By all accounts Reagan Dunn is a very pleasant guy. Apparently, he hasn’t been jaded by the trappings of a man whose wardrobe requires a closet the size of a modest haberdasher’s shop.
I’ve also heard—from sources beyond Goldy—that Reagan Dunn is lazy.
So I wasn’t completely surprised to learn that Dunn’s ideal strategy to get elected Attorney General is to hope Democrats don’t notice there’s an election. He is hoping for a quiet election in which Democrats don’t feel threatened.
(It kind of reminds me of Luke Esser’s “Democrats are lazy” voter suppression strategy. Except that Esser was writing humor for a college newspaper.)
Dunn “big idea” is to give Cantwell a free ride to reelection, so that he doesn’t have to worry about parties dumping money into her race, causing voters to notice his:
Dunn’s remembering what happened in last year’s hard fought contest between U.S. Sen. Patty Murray, D-Wash., and Republican Dino Rossi. A late multi-million dollar push for voters funded by Democrats secured Murray’s victory while boosting vote totals of Democratic candidates farther down the ballot.

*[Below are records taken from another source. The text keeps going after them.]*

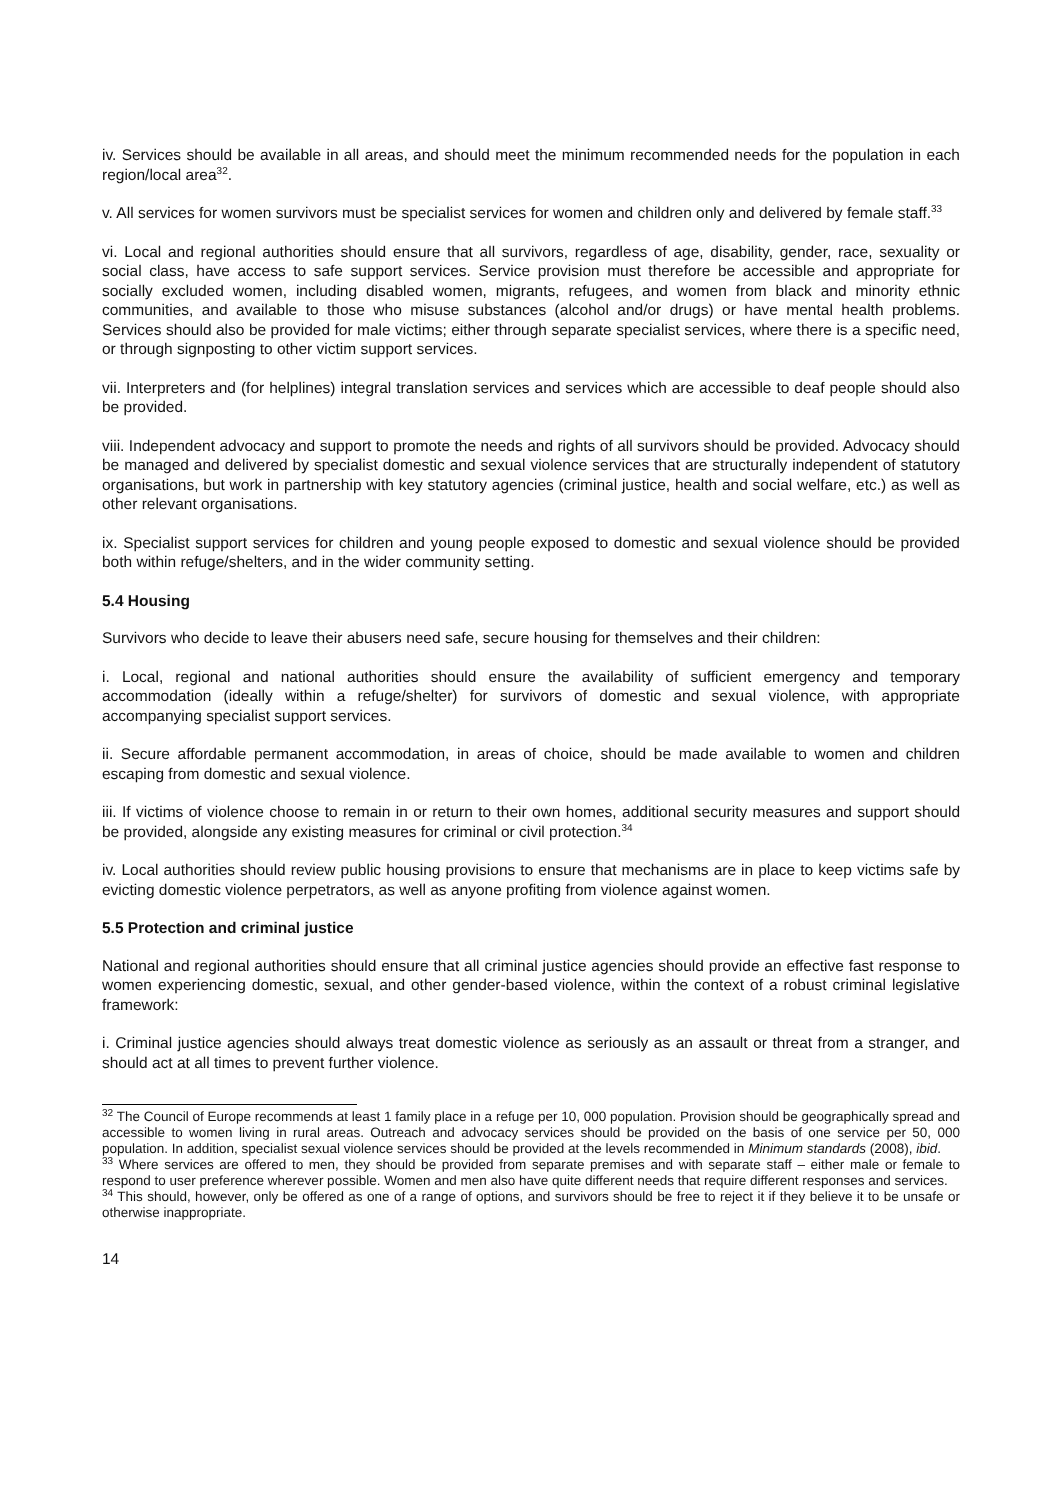iv. Services should be available in all areas, and should meet the minimum recommended needs for the population in each region/local area<sup>32</sup>.
v. All services for women survivors must be specialist services for women and children only and delivered by female staff.<sup>33</sup>
vi. Local and regional authorities should ensure that all survivors, regardless of age, disability, gender, race, sexuality or social class, have access to safe support services. Service provision must therefore be accessible and appropriate for socially excluded women, including disabled women, migrants, refugees, and women from black and minority ethnic communities, and available to those who misuse substances (alcohol and/or drugs) or have mental health problems. Services should also be provided for male victims; either through separate specialist services, where there is a specific need, or through signposting to other victim support services.
vii. Interpreters and (for helplines) integral translation services and services which are accessible to deaf people should also be provided.
viii. Independent advocacy and support to promote the needs and rights of all survivors should be provided. Advocacy should be managed and delivered by specialist domestic and sexual violence services that are structurally independent of statutory organisations, but work in partnership with key statutory agencies (criminal justice, health and social welfare, etc.) as well as other relevant organisations.
ix. Specialist support services for children and young people exposed to domestic and sexual violence should be provided both within refuge/shelters, and in the wider community setting.
5.4 Housing
Survivors who decide to leave their abusers need safe, secure housing for themselves and their children:
i. Local, regional and national authorities should ensure the availability of sufficient emergency and temporary accommodation (ideally within a refuge/shelter) for survivors of domestic and sexual violence, with appropriate accompanying specialist support services.
ii. Secure affordable permanent accommodation, in areas of choice, should be made available to women and children escaping from domestic and sexual violence.
iii. If victims of violence choose to remain in or return to their own homes, additional security measures and support should be provided, alongside any existing measures for criminal or civil protection.<sup>34</sup>
iv. Local authorities should review public housing provisions to ensure that mechanisms are in place to keep victims safe by evicting domestic violence perpetrators, as well as anyone profiting from violence against women.
5.5 Protection and criminal justice
National and regional authorities should ensure that all criminal justice agencies should provide an effective fast response to women experiencing domestic, sexual, and other gender-based violence, within the context of a robust criminal legislative framework:
i. Criminal justice agencies should always treat domestic violence as seriously as an assault or threat from a stranger, and should act at all times to prevent further violence.
<sup>32</sup> The Council of Europe recommends at least 1 family place in a refuge per 10, 000 population. Provision should be geographically spread and accessible to women living in rural areas. Outreach and advocacy services should be provided on the basis of one service per 50, 000 population. In addition, specialist sexual violence services should be provided at the levels recommended in Minimum standards (2008), ibid.
<sup>33</sup> Where services are offered to men, they should be provided from separate premises and with separate staff – either male or female to respond to user preference wherever possible. Women and men also have quite different needs that require different responses and services.
<sup>34</sup> This should, however, only be offered as one of a range of options, and survivors should be free to reject it if they believe it to be unsafe or otherwise inappropriate.
14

“That really hurt Republicans,” Dunn said. “So on (this Senate) race my belief is we don’t put anybody up. Make it a nominal challenge. Keep the national Democratic fundraising apparatus out of the state and don’t give them another reason to bring (President) Barack Obama here to further drive up turnout.”

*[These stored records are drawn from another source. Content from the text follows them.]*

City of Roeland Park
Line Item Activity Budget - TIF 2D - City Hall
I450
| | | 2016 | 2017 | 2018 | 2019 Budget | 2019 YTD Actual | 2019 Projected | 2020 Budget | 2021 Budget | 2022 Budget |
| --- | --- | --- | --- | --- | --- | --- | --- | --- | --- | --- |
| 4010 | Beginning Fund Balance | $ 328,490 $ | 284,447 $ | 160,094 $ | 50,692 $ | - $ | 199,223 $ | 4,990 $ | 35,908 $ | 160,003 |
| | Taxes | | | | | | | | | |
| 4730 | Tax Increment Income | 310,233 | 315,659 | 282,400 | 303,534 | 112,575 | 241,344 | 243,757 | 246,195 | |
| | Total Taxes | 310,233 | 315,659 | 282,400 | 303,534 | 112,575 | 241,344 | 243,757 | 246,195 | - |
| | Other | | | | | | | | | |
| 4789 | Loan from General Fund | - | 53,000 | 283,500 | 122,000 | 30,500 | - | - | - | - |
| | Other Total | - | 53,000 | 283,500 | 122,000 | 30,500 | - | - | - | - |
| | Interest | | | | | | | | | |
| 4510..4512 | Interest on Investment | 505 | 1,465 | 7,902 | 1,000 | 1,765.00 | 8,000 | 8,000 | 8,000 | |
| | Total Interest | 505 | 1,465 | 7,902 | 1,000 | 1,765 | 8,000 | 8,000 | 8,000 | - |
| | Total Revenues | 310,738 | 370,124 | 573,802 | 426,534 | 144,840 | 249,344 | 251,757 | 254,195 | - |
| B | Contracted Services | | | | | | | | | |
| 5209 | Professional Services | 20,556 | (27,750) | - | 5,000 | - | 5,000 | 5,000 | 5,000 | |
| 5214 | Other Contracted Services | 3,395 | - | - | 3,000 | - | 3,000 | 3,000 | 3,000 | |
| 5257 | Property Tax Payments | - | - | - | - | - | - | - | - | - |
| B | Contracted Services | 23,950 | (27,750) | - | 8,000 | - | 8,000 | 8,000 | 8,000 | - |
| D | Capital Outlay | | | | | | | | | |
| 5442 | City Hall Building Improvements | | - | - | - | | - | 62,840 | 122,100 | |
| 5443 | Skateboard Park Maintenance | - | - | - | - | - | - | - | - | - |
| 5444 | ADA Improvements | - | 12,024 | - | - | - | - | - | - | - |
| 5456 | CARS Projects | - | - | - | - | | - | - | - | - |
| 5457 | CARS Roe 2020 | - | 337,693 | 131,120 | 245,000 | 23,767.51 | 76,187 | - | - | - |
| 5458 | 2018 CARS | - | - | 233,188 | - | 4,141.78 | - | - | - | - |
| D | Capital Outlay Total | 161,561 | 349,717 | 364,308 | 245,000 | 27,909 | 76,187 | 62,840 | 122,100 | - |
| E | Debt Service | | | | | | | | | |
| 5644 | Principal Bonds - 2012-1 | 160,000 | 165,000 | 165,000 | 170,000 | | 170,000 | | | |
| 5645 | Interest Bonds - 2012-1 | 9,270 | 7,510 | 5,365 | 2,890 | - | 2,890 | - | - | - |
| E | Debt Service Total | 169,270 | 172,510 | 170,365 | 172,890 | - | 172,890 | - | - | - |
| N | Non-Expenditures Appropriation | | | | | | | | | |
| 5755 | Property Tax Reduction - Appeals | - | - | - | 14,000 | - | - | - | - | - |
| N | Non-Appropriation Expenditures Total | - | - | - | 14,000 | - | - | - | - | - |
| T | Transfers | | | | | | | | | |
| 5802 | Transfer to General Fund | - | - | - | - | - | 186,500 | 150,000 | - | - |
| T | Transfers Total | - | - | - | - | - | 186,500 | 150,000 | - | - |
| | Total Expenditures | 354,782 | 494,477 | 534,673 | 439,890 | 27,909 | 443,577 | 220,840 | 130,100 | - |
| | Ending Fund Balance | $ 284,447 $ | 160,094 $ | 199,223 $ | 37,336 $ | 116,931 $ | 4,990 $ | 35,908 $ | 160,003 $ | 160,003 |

Shorter Dunn: “I can, maybe, win if we keep the election low profile enough.” Goddamn, is that lazy!
It’s also sloppy thinking. It’s intellectual laziness to presume similar voter motivation for the 2010 and the 2012 elections. Twenty-ten was an off-year election with a senatorial race at the top of the ballot. The 2012 ballot will have a presidential election as well as a high-profile gubernatorial race in addition to the senatorial race. In other words, it’s going to be an election with a big turnout—with or without a strong challenger for Cantwell.
And pinning Rossi’s loss on out-of-state money seems simplistic (and lazy). In 2010 Murray did have a big advantage in out-of-state donors, as you would expect for an 18 year (at the time) Senate incumbent. But Rossi “took in” more money via independent groups:
Between them, Murray and Rossi raised more than $22 million. Murray, a three-term incumbent, brought in $15.3 million and Rossi – who got a late fund raising start – amassed $7.3 million, according to OpenSecrets.org. Outside groups, recognizing the Washington Senate seat was key to which party controlled upper chamber, also spent big. Total spending by independent groups topped $19 million, third-most in the country, according to campaign-finance watchdogs. Almost 60 percent of that money went to help Rossi.

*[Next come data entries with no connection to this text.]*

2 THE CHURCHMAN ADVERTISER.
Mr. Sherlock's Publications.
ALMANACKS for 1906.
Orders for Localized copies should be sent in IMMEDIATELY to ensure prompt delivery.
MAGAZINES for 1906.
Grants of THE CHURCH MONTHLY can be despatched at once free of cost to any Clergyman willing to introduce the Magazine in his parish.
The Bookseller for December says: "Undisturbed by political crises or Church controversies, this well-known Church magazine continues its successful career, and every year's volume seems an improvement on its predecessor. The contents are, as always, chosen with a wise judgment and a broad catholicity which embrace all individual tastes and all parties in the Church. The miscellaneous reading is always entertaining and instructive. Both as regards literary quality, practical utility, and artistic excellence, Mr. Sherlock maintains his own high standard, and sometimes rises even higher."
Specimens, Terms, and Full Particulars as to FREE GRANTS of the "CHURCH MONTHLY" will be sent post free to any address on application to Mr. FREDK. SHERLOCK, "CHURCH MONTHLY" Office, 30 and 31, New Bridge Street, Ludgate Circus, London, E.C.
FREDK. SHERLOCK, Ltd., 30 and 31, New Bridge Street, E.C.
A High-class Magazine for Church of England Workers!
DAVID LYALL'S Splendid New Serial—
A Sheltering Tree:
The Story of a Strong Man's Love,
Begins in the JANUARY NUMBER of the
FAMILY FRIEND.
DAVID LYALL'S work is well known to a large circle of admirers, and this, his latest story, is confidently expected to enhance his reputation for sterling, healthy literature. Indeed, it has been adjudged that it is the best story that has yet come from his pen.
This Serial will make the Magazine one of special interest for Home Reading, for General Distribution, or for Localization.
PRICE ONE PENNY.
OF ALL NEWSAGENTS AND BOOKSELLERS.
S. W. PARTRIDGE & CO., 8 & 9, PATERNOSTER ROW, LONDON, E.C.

A less lazy analysis would recognize that the big difference was between the candidates: a popular, proactive incumbent who had risen to the 4th most powerful position in the Senate compared to an angry real estate salesman who entered the race late and reluctantly, and never really had his heart into it. Oh…and there was that “D” next to Murray’s name. That helped, too.
Even his own party Chairman, Kirby Wilbur, doesn’t buy Dunn’s analysis:
Given the anti-incumbent fervor, an aggressive challenge of Cantwell by an energetic candidate could produce a Scott Brown-like upset. Even a loss delivers the benefit of making Cantwell spend her political dough on getting re-elected and not other campaigns like Democratic candidate for governor, Jay Inslee.
Enrollees in this school theorize turnout will be huge in 2012 regardless because of the presidential election. Plus battles for congressional seats — including a new one — mean Democrats and Republicans and an array of independent groups will be slugging it out whether the Senate race is in play or not.
Except for the “Scott Brown-like upset,” which is utter fantasy, Wilbur’s analysis is spot on.
So, if you ask me, prospects are looking good for Dunn’s opponent, Democrat Bob Ferguson. Again, the race will be determined by the candidates.
Reagan Dunn can’t just click his heals three times to give Cantwell a free pass in exchange for an easy race. The 2012 election is going to be huge no matter what happens in the Cantwell race. Whoever wins the AG race is going to do so by working his ass off doing retail politics, non-stop fundraising, and, dare I say it, baby kissing. We’re talking hard work.
Call me a skeptic, but I don’t see a work-shy Reagan Dunn “getting into” any of these tasks.